Marx sought to combine Hegel’s dialectical method with his own philosophy of
materialism. The term dialectical originally referred to the process whereby ideas are
formed and clarified in the course of intellectual debate. A proposition, or ‘thesis’, is
first advanced, and then challenged by a counter-proposition, or ‘antithesis’. Since both
are apt to be partly true, the normal outcome of their encounter is a revised
proposition, or ‘synthesis’, that combines the valid elements of the two.
Hegel believed that social institutions only reflect the ideas behind them, and that it is
the movement of ideas, through the dialectical process, which is responsible for the
development of social institutions.
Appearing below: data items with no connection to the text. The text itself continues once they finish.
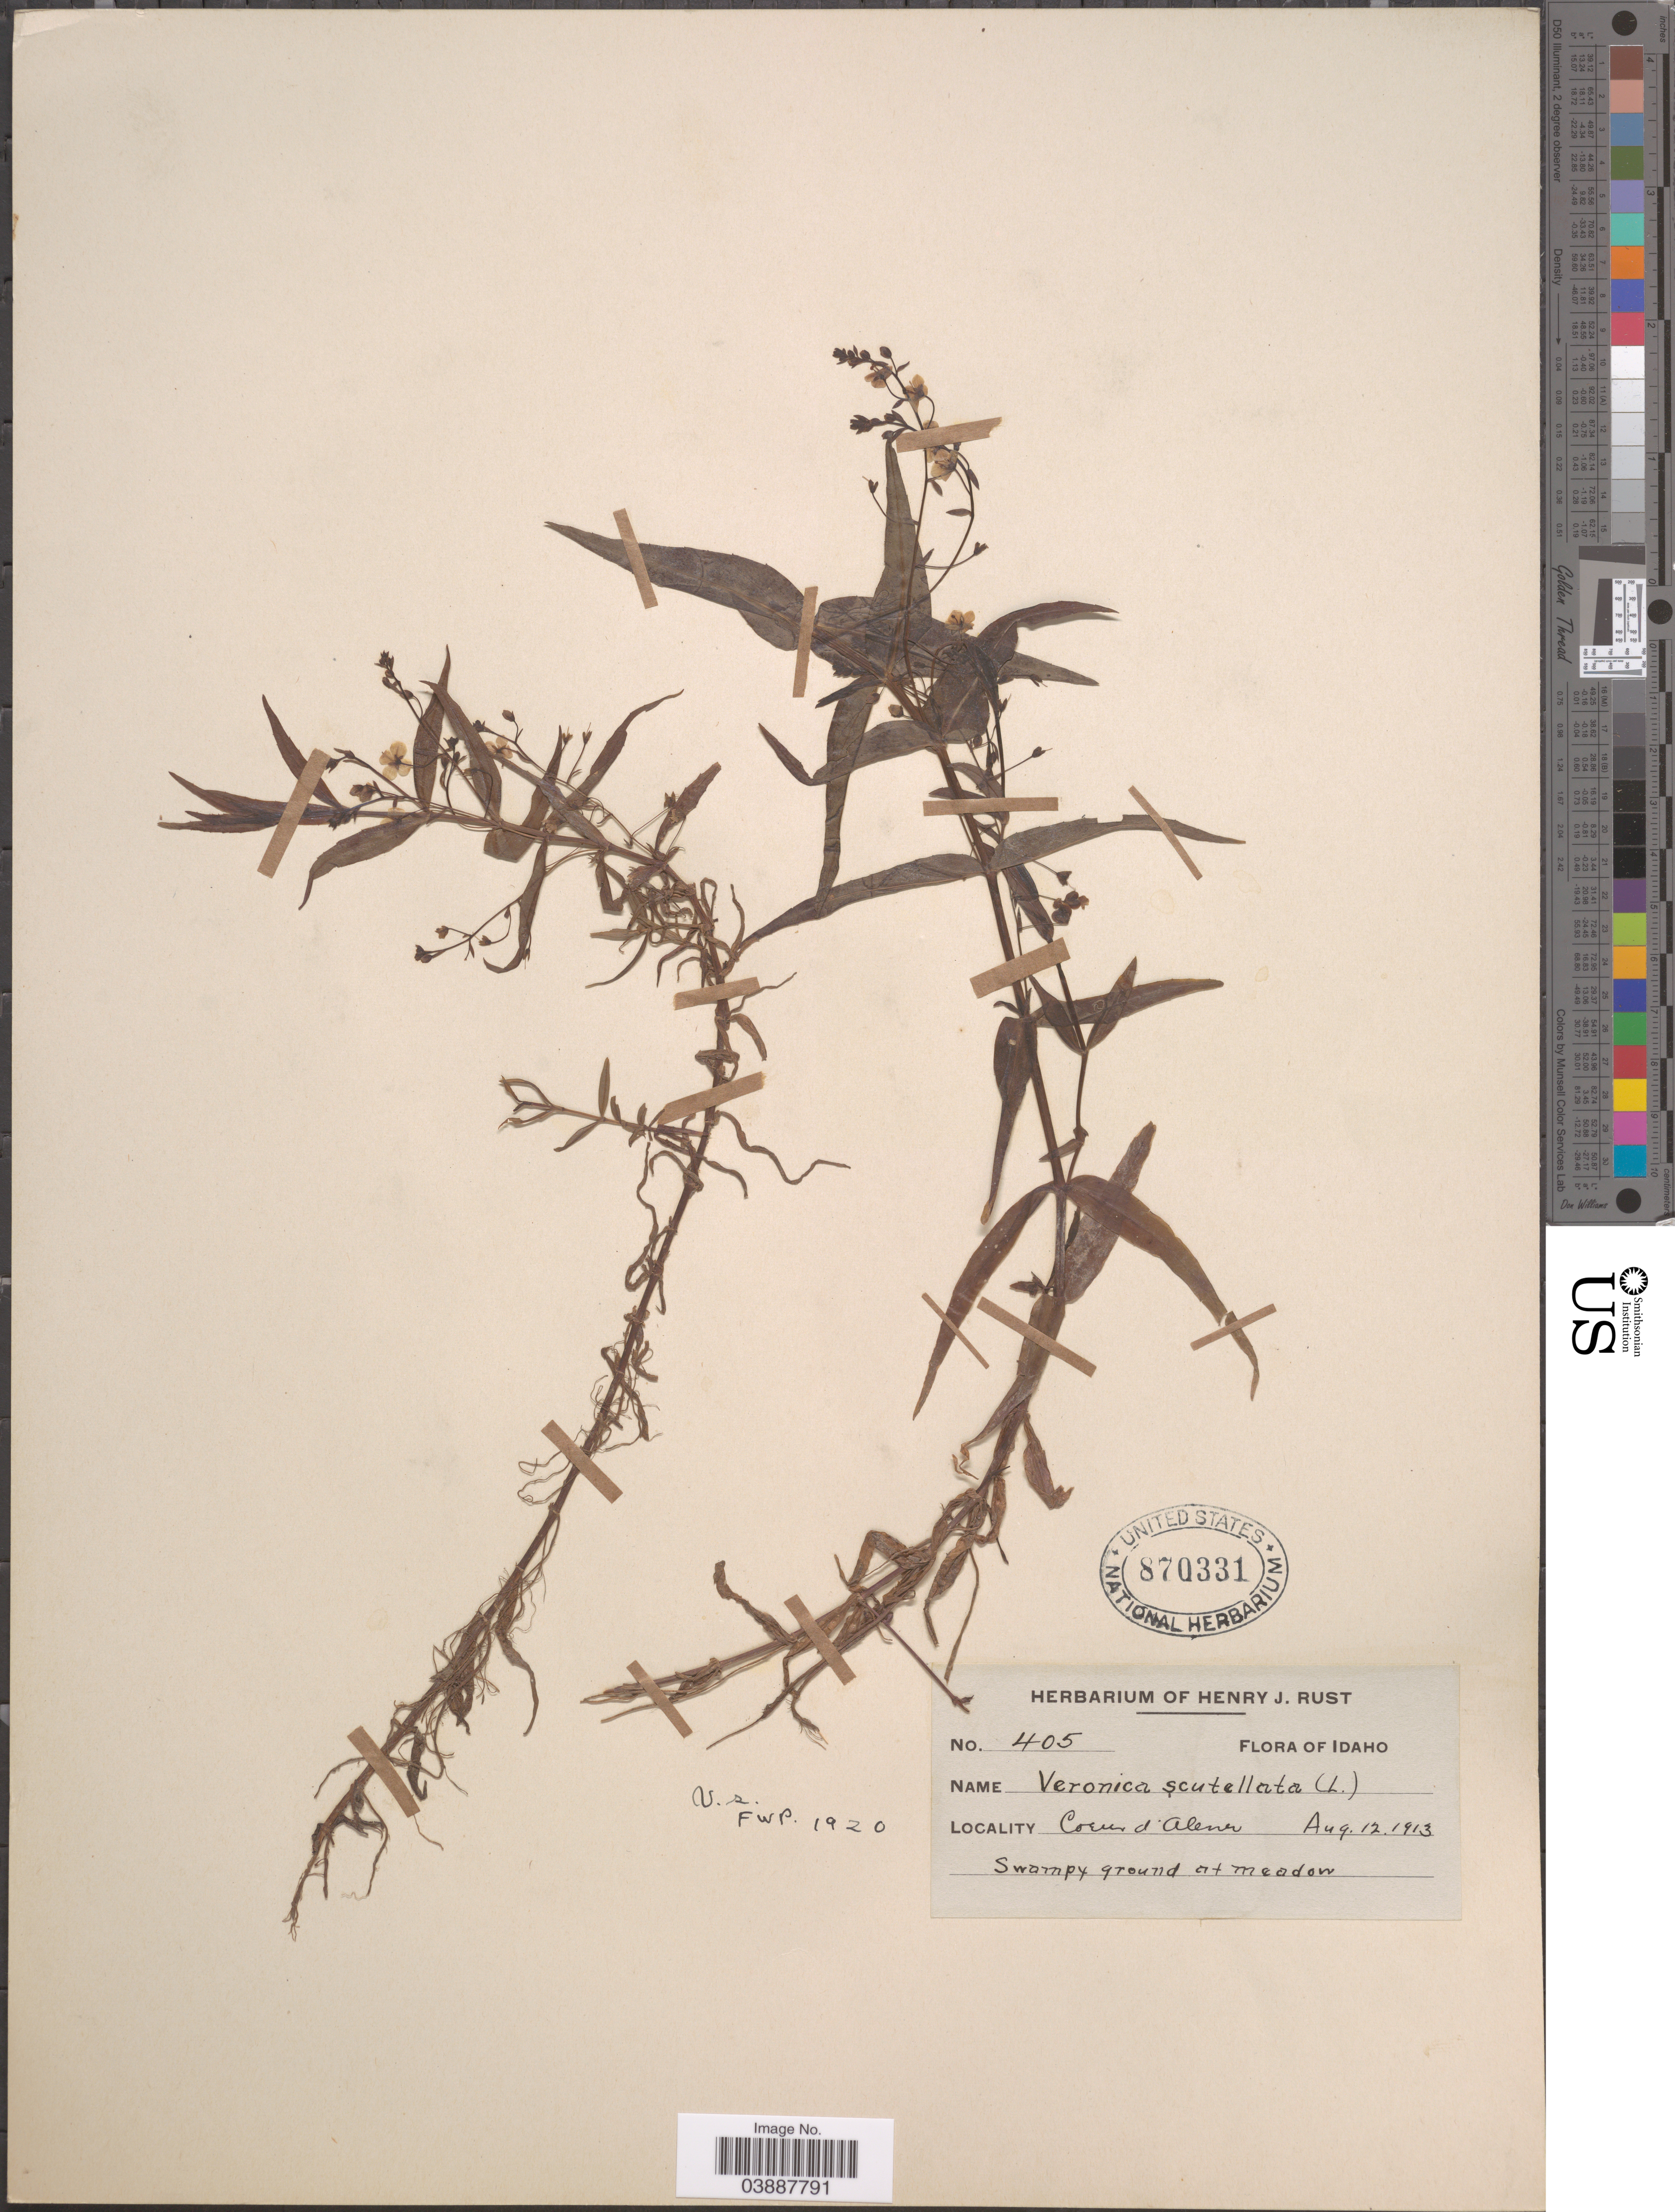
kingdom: Plantae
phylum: Tracheophyta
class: Magnoliopsida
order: Lamiales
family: Plantaginaceae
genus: Veronica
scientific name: Veronica scutellata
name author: L.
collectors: ex herb. Henry J. Rust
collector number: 405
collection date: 1913-08-12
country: United States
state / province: Idaho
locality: Coeur d'Alene.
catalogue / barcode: US 870331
Hegel saw nation-state as the highest state of social
evolution, as the embodiment of the truth, ‘the march of God on earth’ –the perfect
form of social institutions. While Marx adopted Hegel’s mechanism of social change –
the framework of ‘thesis’, ‘antithesis’ and ‘synthesis’ –he refused to recognize the ‘idea’
or consciousness as the real force behind social evolution. Instead, Marx believed, the
social institutions are shaped by the material conditions of human life, which are
determined by the mode of economic production in society. Thus Marx sought to
replace Hegel’s ‘dialectical idealism’ by his own ‘dialectical materialism’. George
H.Sabine has noted that Marx’s philosophy is marked by continuity with Hegel’s
philosophy.
Conclusion
Marx was a revolutionary and a socialist, but above all he was a humanist who believed
in genuine emancipation and liberation of human beings. He registered protest against
every kind of domination. True that many of his predictions did not materialize, but
Marx’s genius lay not merely in his ability to predict, but in the new modes of thinking
about economic and political issues. He applied Dialectics used by Hegel in the domain
of ideas to explain the material conditions of life and held that the material and the
ideal are not only different but opposite and constitutes a unity in which the material is
primary and the mind (idea) secondary. Thus according to him, the ultimate cause which
determines the whole course of human history is the economic development of society.